The chairman of the Northern Ireland Parades Commission has dismissed criticism of his decision to allow to rival protests to go ahead in Belfast on Thursday night as "compete and utter nonsense."

More than 20 police officers were injured on Thursday night as a band of Orangemen marched through the nationalist Ardoyne district.

Close to a dozen shots were believed to have been fired at police, as well petrol bombs and bricks thrown at police. The police responded with water cannon and a total of six baton rounds, while also making six arrests.

Politicians on all sides, including Northern Ireland's First Minister Peter Robinson, had criticised Parades Commission decisions which meant the Orangemen having to return early from the main Twelfth of July rally in the city - and allowing a parade by local residents to go ahead in the same place two hours later. Dissident republicans, many of them from outside the area, were among the crowds.

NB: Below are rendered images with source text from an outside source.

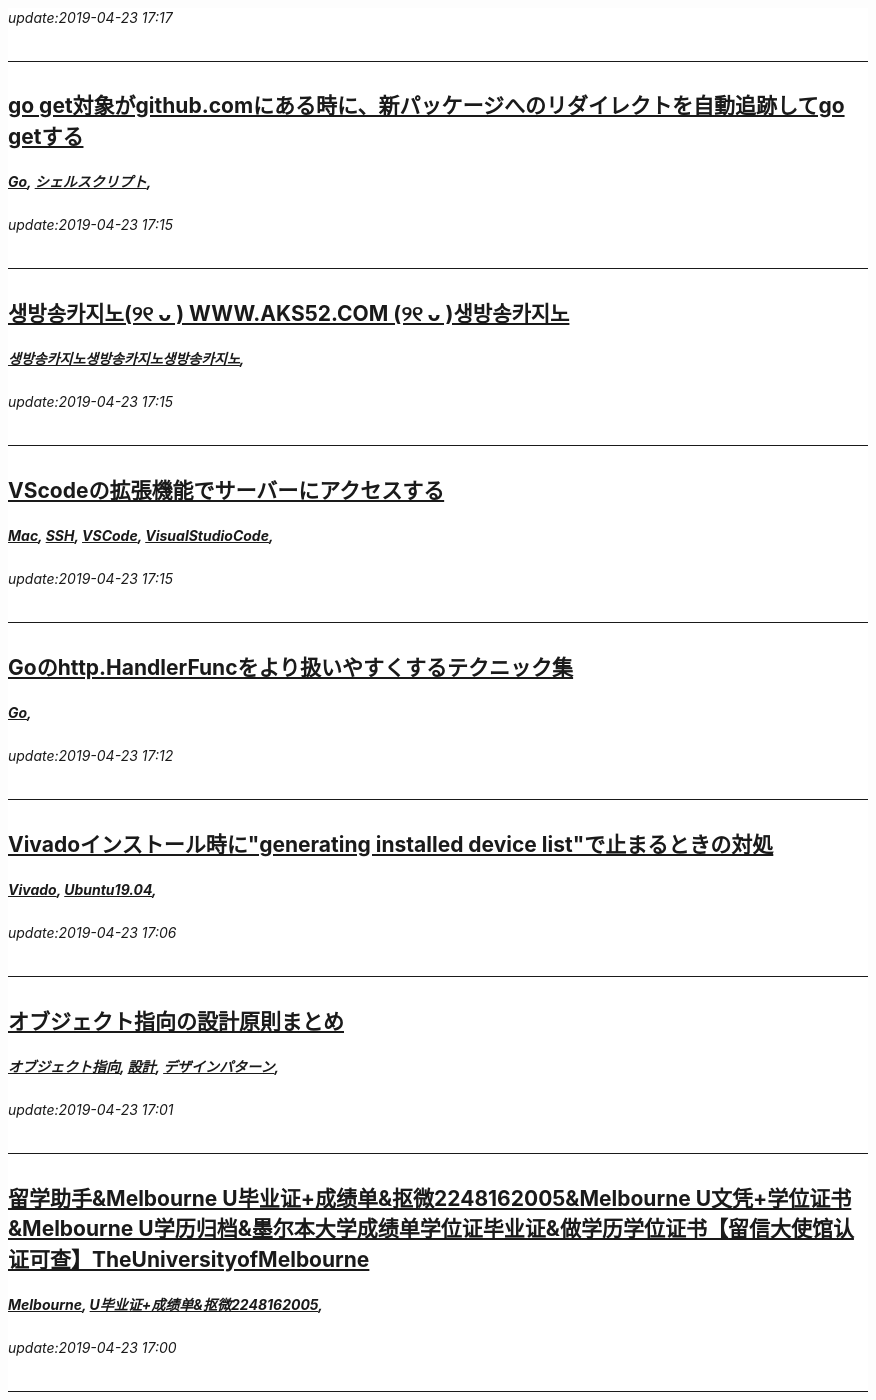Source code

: ###### update:2019-04-23 17:17
---
## [go get対象がgithub.comにある時に、新パッケージへのリダイレクトを自動追跡してgo getする](https://qiita.com/jpshadowapps/items/72dbaf1ca4d109266ecb)
##### [Go](https://qiita.com/tags/Go), [シェルスクリプト](https://qiita.com/tags/シェルスクリプト), 
###### update:2019-04-23 17:15
---
## [생방송카지노(୨୧ ᴗ ) WWW.AKS52.COM (୨୧ ᴗ )생방송카지노](https://qiita.com/iuyhgbhsd3/items/a035e3d3b3ac0a36f6fc)
##### [생방송카지노생방송카지노생방송카지노](https://qiita.com/tags/생방송카지노생방송카지노생방송카지노), 
###### update:2019-04-23 17:15
---
## [VScodeの拡張機能でサーバーにアクセスする](https://qiita.com/ni__no13/items/c5d0b376d9160600db86)
##### [Mac](https://qiita.com/tags/Mac), [SSH](https://qiita.com/tags/SSH), [VSCode](https://qiita.com/tags/VSCode), [VisualStudioCode](https://qiita.com/tags/VisualStudioCode), 
###### update:2019-04-23 17:15
---
## [Goのhttp.HandlerFuncをより扱いやすくするテクニック集](https://qiita.com/k-motoyan/items/19f47cf6df2b142044d6)
##### [Go](https://qiita.com/tags/Go), 
###### update:2019-04-23 17:12
---
## [Vivadoインストール時に"generating installed device list"で止まるときの対処](https://qiita.com/nijuiti/items/541ee07ec78cd72364d5)
##### [Vivado](https://qiita.com/tags/Vivado), [Ubuntu19.04](https://qiita.com/tags/Ubuntu19.04), 
###### update:2019-04-23 17:06
---
## [オブジェクト指向の設計原則まとめ](https://qiita.com/nozomuplus/items/ff76d2f923a9772e6c1e)
##### [オブジェクト指向](https://qiita.com/tags/オブジェクト指向), [設計](https://qiita.com/tags/設計), [デザインパターン](https://qiita.com/tags/デザインパターン), 
###### update:2019-04-23 17:01
---
## [ 留学助手&Melbourne U毕业证+成绩单&抠微2248162005&Melbourne U文凭+学位证书&Melbourne U学历归档&墨尔本大学成绩单学位证毕业证&做学历学位证书【留信大使馆认证可查】TheUniversityofMelbourne](https://qiita.com/uzujcxnb85/items/f924f55a7aa8922376ae)
##### [Melbourne](https://qiita.com/tags/Melbourne), [U毕业证+成绩单&抠微2248162005](https://qiita.com/tags/U毕业证+成绩单&抠微2248162005), 
###### update:2019-04-23 17:00
---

The evening's violence was a far cry from the peaceful parades during the day

The Commission was established to adjudicate on contentious marches, and even though there has been major trouble at this particular Catholic/Protestant flashpoint every year for over a decade, the chairman Peter Osborne said given the circumstances, the rulings were correct.

Osbourne told BBC Radio Ulster that it was "complete and utter nonsense to blame the Parades Commission for the violence last night. There has been violence in this location for many, many years now."

He added: "It is time for politicians to take ownership of contentious parades... that's the way forward."